Según el informe citado por medios internacionales, el riesgo surge principalmente cuando plásticos reciclados provenientes de productos industriales, electrónicos o artículos no aptos para uso alimentario terminan reutilizándose en empaques de comida y bebidas. Esto podría provocar que sustancias peligrosas migren directamente hacia los alimentos que consumen millones de personas todos los días.
La FAO explicó que, aunque el reciclaje es fundamental para reducir la contaminación ambiental y disminuir los desechos plásticos, también es necesario reforzar los controles de calidad y trazabilidad de los materiales reciclados que llegan a la industria alimentaria.
Entre las principales preocupaciones están los llamados “contaminantes invisibles”: residuos químicos, metales pesados, tintas industriales y partículas microscópicas de plástico que podrían acumularse en el cuerpo humano con el tiempo. Investigaciones recientes incluso relacionan la exposición prolongada a algunos de estos compuestos con alteraciones hormonales, problemas metabólicos y posibles efectos sobre el sistema inmunológico.

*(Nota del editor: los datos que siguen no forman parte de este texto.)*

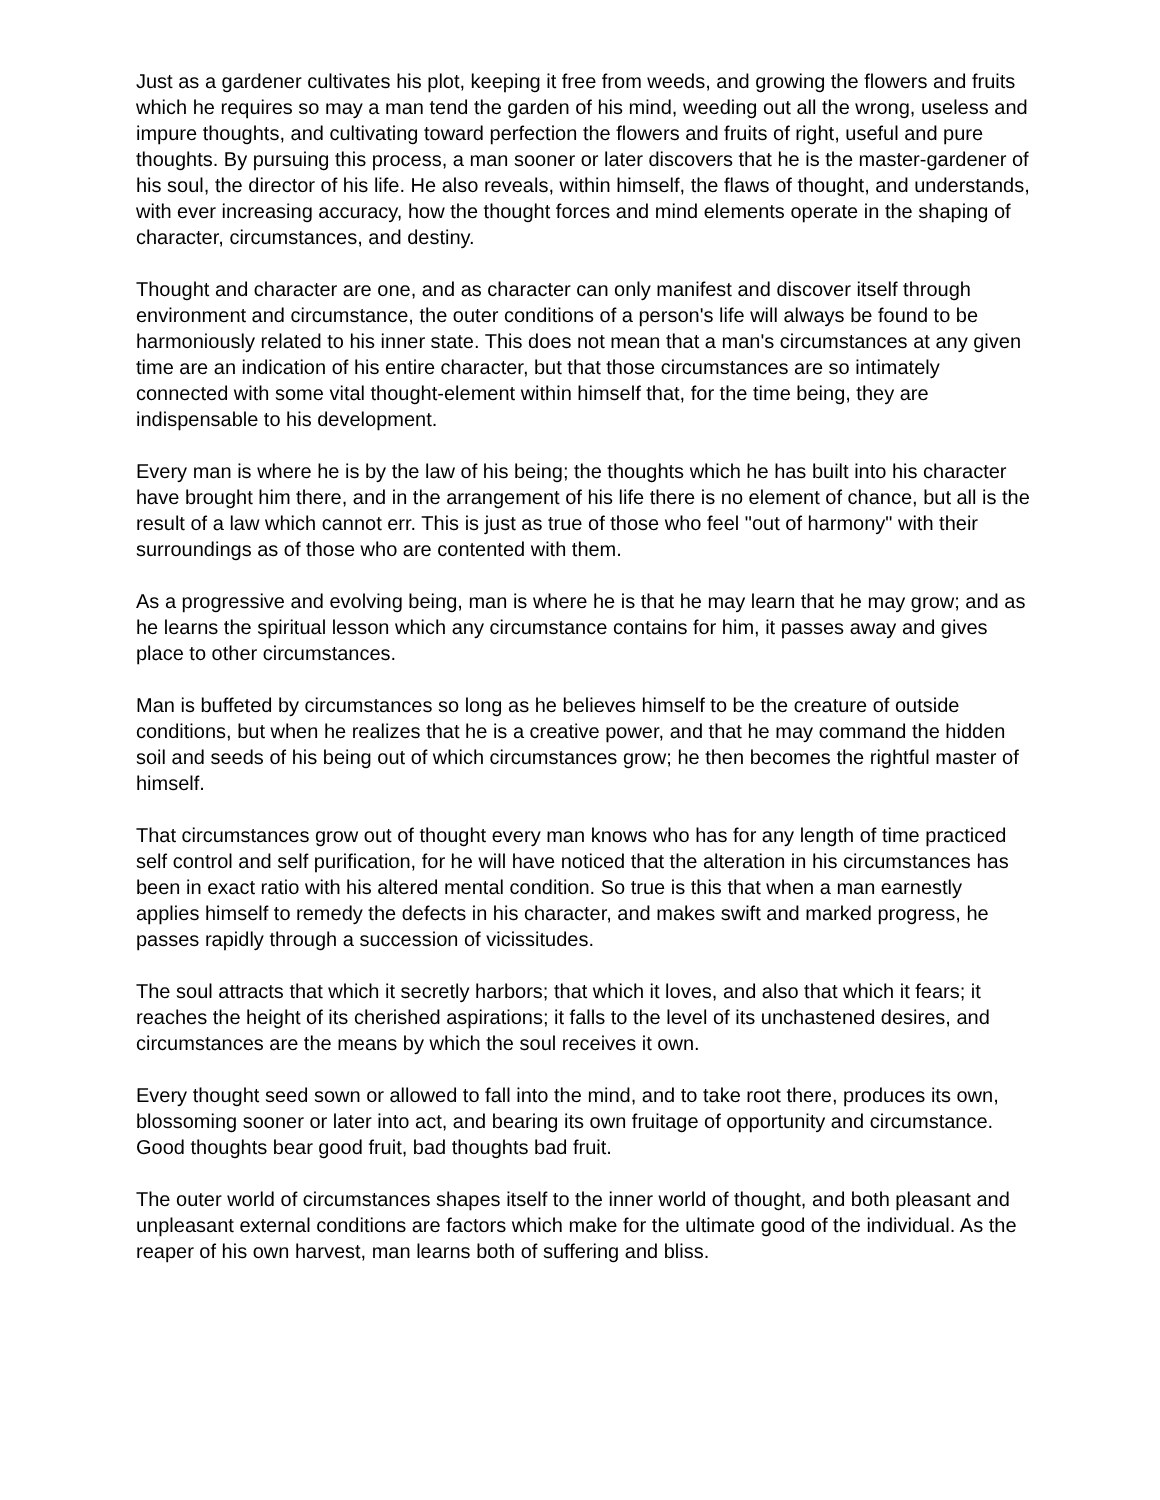Just as a gardener cultivates his plot, keeping it free from weeds, and growing the flowers and fruits which he requires so may a man tend the garden of his mind, weeding out all the wrong, useless and impure thoughts, and cultivating toward perfection the flowers and fruits of right, useful and pure thoughts. By pursuing this process, a man sooner or later discovers that he is the master-gardener of his soul, the director of his life. He also reveals, within himself, the flaws of thought, and understands, with ever increasing accuracy, how the thought forces and mind elements operate in the shaping of character, circumstances, and destiny.
Thought and character are one, and as character can only manifest and discover itself through environment and circumstance, the outer conditions of a person's life will always be found to be harmoniously related to his inner state. This does not mean that a man's circumstances at any given time are an indication of his entire character, but that those circumstances are so intimately connected with some vital thought-element within himself that, for the time being, they are indispensable to his development.
Every man is where he is by the law of his being; the thoughts which he has built into his character have brought him there, and in the arrangement of his life there is no element of chance, but all is the result of a law which cannot err. This is just as true of those who feel "out of harmony" with their surroundings as of those who are contented with them.
As a progressive and evolving being, man is where he is that he may learn that he may grow; and as he learns the spiritual lesson which any circumstance contains for him, it passes away and gives place to other circumstances.
Man is buffeted by circumstances so long as he believes himself to be the creature of outside conditions, but when he realizes that he is a creative power, and that he may command the hidden soil and seeds of his being out of which circumstances grow; he then becomes the rightful master of himself.
That circumstances grow out of thought every man knows who has for any length of time practiced self control and self purification, for he will have noticed that the alteration in his circumstances has been in exact ratio with his altered mental condition. So true is this that when a man earnestly applies himself to remedy the defects in his character, and makes swift and marked progress, he passes rapidly through a succession of vicissitudes.
The soul attracts that which it secretly harbors; that which it loves, and also that which it fears; it reaches the height of its cherished aspirations; it falls to the level of its unchastened desires, and circumstances are the means by which the soul receives it own.
Every thought seed sown or allowed to fall into the mind, and to take root there, produces its own, blossoming sooner or later into act, and bearing its own fruitage of opportunity and circumstance. Good thoughts bear good fruit, bad thoughts bad fruit.
The outer world of circumstances shapes itself to the inner world of thought, and both pleasant and unpleasant external conditions are factors which make for the ultimate good of the individual. As the reaper of his own harvest, man learns both of suffering and bliss.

El organismo internacional señaló que el problema no se limita a una región específica, sino que podría tener alcance global debido al enorme crecimiento de la industria del reciclaje y al uso masivo de empaques plásticos en supermercados, restaurantes y cadenas de distribución de alimentos.
Además, especialistas advierten que los microplásticos ya han sido detectados en agua potable, pescados, sal, frutas e incluso en organismos humanos, lo que aumenta la preocupación sobre su impacto acumulativo en la salud.
La FAO insiste en que el desafío no es abandonar el reciclaje, sino mejorar las tecnologías y regulaciones para garantizar que los materiales reutilizados sean seguros para entrar en contacto con alimentos. Entre las medidas propuestas están reforzar los sistemas de clasificación de residuos, aumentar las pruebas de seguridad y limitar el uso de ciertos materiales reciclados en productos alimenticios.
Mientras tanto, expertos recomiendan a los consumidores reducir, cuando sea posible, el uso de envases plásticos para alimentos calientes, evitar reutilizar recipientes deteriorados y optar por materiales más estables como vidrio o acero inoxidable para almacenar comida en casa.